Thanks Kathleen, 1. So if i've got 4 df's and i want "dfv1 union dfv2 union
dfv3 union dfv4", would it first compute "dfv1 union dfv2" and "dfv3 union
dfv4" independently and simultaneously? then union their results? 2. Its going
to be hundreds of partitions to union, creating a temp view for each of them
might be slow? Sent using Zoho Mail ============ Forwarded message ============
From : kathleen li <kathleenli...@gmail.com> To : <onmstes...@zoho.com.invalid>
Cc : <user@spark.apache.org> Date : Wed, 21 Nov 2018 10:16:21 +0330 Subject :
Re: spark-sql force parallel union ============ Forwarded message ============
you might first write the code to construct query statement with "union all"
like below: scala> val query="select * from dfv1 union all select * from dfv2
union all select * from dfv3" query: String = select * from dfv1 union all
select * from dfv2 union all select * from dfv3 then write loop to register
each partition to a view like below: for (i <- 1 to 3){
df.createOrReplaceTempView("dfv"+i) } scala> spark.sql(query).explain ==
Physical Plan == Union :- LocalTableScan [_1#0, _2#1, _3#2] :- LocalTableScan
[_1#0, _2#1, _3#2] +- LocalTableScan [_1#0, _2#1, _3#2] You can use " roll up"

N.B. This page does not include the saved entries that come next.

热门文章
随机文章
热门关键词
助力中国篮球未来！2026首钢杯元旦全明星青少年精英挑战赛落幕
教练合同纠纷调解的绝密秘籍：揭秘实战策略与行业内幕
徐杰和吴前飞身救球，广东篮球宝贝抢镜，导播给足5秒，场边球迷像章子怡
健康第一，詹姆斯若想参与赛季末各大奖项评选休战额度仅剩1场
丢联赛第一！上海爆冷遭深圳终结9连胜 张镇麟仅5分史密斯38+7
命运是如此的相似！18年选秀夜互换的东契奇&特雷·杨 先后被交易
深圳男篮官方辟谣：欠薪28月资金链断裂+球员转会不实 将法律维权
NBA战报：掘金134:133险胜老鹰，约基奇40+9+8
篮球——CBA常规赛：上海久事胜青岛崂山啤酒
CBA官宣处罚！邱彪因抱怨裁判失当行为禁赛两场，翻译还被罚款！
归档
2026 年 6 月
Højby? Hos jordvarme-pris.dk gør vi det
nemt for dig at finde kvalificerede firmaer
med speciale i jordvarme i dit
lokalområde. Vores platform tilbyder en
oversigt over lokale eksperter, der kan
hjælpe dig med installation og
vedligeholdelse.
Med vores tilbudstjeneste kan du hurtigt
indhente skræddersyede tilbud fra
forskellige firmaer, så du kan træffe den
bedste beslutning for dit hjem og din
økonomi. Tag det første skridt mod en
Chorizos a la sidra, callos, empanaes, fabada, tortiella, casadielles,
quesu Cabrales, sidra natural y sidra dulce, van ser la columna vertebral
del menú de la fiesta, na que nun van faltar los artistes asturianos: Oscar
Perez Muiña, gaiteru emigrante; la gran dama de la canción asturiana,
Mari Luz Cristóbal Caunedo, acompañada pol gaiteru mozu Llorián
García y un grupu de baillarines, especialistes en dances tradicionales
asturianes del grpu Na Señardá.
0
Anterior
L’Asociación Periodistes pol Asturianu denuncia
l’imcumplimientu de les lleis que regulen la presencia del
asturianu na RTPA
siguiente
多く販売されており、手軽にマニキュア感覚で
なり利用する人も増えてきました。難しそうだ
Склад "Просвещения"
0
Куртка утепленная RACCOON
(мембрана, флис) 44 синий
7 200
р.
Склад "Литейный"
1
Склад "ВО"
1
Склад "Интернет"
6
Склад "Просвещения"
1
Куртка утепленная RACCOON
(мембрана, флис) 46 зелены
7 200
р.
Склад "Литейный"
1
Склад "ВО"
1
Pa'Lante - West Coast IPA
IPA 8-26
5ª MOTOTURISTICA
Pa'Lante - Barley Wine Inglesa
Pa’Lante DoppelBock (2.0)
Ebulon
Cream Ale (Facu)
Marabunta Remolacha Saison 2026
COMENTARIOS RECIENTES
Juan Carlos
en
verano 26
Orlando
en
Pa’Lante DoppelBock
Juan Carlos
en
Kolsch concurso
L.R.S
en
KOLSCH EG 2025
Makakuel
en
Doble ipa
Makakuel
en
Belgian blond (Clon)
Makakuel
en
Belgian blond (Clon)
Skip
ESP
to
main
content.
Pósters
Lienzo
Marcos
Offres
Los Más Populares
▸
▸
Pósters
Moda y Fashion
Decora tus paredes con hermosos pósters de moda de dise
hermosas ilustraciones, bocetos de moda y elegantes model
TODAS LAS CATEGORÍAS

or "group set" for multiple dimension to replace "union" or "union all" On
Tue, Nov 20, 2018 at 8:34 PM onmstester onmstester
<onmstes...@zoho.com.invalid> wrote: I'm using Spark-Sql to query Cassandra
tables. In Cassandra, i've partitioned my data with time bucket and one id, so
based on queries i need to union multiple partitions with spark-sql and do the
aggregations/group-by on union-result, something like this: for(all cassandra
partitions){
DataSet<Row> currentPartition = sqlContext.sql(....);
unionResult = unionResult.union(currentPartition);
}
Increasing input (number of loaded partitions), increases response time more
than linearly because unions would be done sequentialy. Because there is no
harm in doing unions in parallel, and i dont know how to force spark to do them
in parallel, Right now i'm using a ThreadPool to Asyncronosly load all
partitions in my application (which may cause OOM), and somehow do the sort or
simple group by in java (Which make me think why even i'm using spark at all?)
The short question is: How to force spark-sql to load cassandra partitions in
parallel while doing union on them? Also I don't want too many tasks in spark,
with my Home-Made Async solution, i use coalesece(1) so one task is so fast
(only wait time on casandra). Sent using Zoho Mail